While the stories might be the same, the experience isn’t. I used to be obsessed with keeping my personal collection of books pristine. There would be no writing in them, ever, and certainly no highlighting. I’ve lightened up in recent years and will set pencil to the page—though never, ever anything inky or fluorescent yellow. Ebooks can be highlighted and written in with those marks easily searched out and erased, but again, I’ve found it’s not the same as having the physical copy. The mark is disposable and can easily become a thoughtless exercise; it’s not the considered choice that I make when I underline in a bound book.

Still, digital books are wonderful in many ways, but are we ready for exclusively digital libraries? Children and parents prefer to read physical books together—according to a study released in Sept. 2012 by the Joan Ganz Cooney Centre at Sesame Workshop—even if they have access to an iPad with ebooks for children. Less than 10 percent of the participants studied preferred to read ebooks when they read together as parent and child. One of the primary concerns from parents mentioned at <DigitalBookWorld.com> is the distraction of add-ons in enhanced ebooks for children—that those enhancements distract from the act of reading and developing reading skills.

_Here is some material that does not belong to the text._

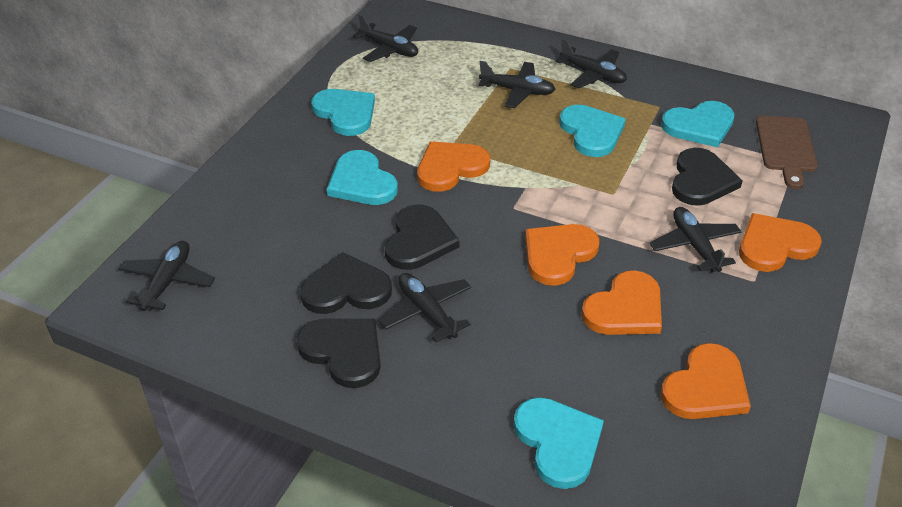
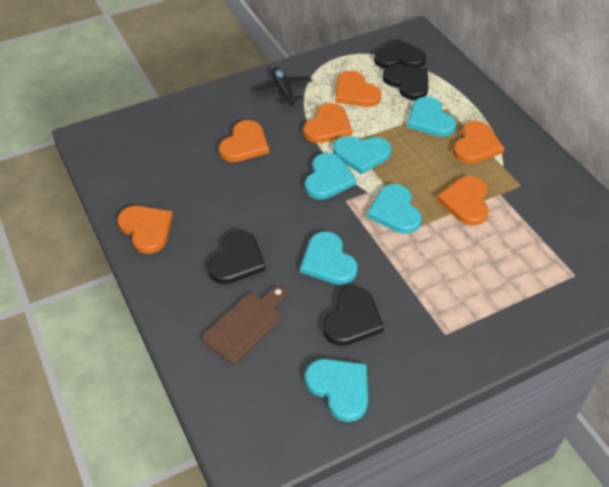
black plane: 6 -> 1
orange heart: 5 -> 6
turquoise heart: 5 -> 6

This idea of the digital library in general seems a lot more appealing to adults than to children. I see the excitement that kids exhibit when they go to the library; they can run up to a shelf, drawn to a candy-coloured spine, yank the book out, and open or discard depending on whether they like the cover. It’s the start of a beautiful adventure, and I don’t think it’s the same with a digital book. Sure, physical books might be germy and are sometimes returned with unidentifiable goo smeared across the cover, but one of the wonders of library borrowing, for me, is that communal experience of sharing a wonderful book. Reading a physical copy of a book that another person may have loved or hated. I think there’s a connection there between people and stories, and that doesn’t exist in the same way with digital library books.

Another problem comes from the publishers themselves. Penguin, for example, will not make its titles available to public libraries. Other publishers charge exorbitant amounts for library ebooks—as much as $70 or $80 per copy per title! On top of that, HarperCollins determined that their ebook licences would expire after 26 loans. This last point, in particular, is tricky. In a public library system a book can last for decades, or just a year, depending on its popularity, before it needs to be discarded and possibly replaced. In many cases, 26 circulations isn’t very much. It’s especially not much when taking into account how much easier it is for someone to download an ebook from the library, have it sit on their device for three weeks unread, and then returned not used. In the physical library system, this borrowing usually isn’t strenuous on books. In the digital system, this loan is counted as a strike against that copy’s shelf life. Fair? I think not.

However, this technology is new and these problems will straighten out over the coming years, hopefully in a fashion that benefits publishers, readers, authors, and libraries and maximizes the ease of availability of information while serving the interests of all parties involved. I, however, won’t be flocking to Texas to check out the digital library. After all, a trip through the stacks is an adventure amidst the dust and the occasional mis-order, with the potential for finding new worlds without the limit of a starting search term.